Each entry must come back word for word; drop the images as you go.

- Opening Delimiter -

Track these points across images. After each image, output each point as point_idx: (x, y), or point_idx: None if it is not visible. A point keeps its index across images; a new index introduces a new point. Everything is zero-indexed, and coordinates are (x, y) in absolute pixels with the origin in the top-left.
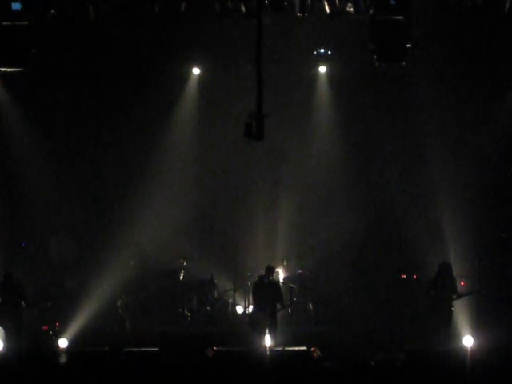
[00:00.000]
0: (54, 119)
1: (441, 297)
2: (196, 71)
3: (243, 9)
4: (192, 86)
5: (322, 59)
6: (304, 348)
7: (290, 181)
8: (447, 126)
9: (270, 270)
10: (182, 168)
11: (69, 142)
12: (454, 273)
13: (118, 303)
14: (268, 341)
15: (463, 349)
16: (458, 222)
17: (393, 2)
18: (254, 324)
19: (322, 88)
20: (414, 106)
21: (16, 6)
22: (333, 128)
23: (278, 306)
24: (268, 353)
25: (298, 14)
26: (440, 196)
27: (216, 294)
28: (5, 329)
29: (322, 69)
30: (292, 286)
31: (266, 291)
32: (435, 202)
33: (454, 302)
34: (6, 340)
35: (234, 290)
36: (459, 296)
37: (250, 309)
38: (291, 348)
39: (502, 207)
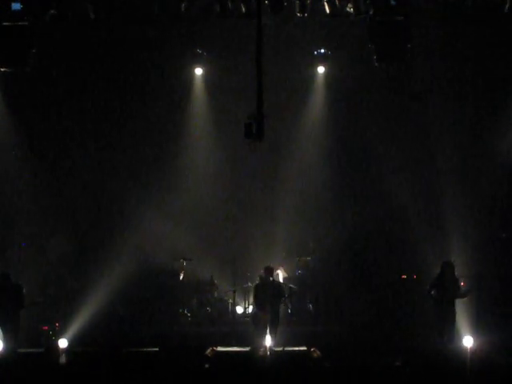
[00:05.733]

- Closing Delimiter -

> Result of the exercise:
Track these points across images. After each image, output each point as point_idx: (x, y), or point_idx: None if it is not visible. A point keeps its index across images; a new index introduces a new point. Everything is zero-indexed, and coordinates are (x, y) in absolute pixels with the origin in the top-left.
[00:00.000]
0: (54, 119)
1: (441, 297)
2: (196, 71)
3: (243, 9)
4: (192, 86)
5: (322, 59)
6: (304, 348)
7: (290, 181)
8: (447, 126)
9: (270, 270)
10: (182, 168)
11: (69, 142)
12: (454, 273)
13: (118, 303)
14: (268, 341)
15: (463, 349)
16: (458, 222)
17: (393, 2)
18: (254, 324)
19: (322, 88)
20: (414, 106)
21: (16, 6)
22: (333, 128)
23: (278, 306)
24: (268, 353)
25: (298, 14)
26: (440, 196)
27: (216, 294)
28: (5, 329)
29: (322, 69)
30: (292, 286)
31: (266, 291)
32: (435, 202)
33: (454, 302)
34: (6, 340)
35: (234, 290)
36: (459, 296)
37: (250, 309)
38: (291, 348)
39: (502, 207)
[00:05.733]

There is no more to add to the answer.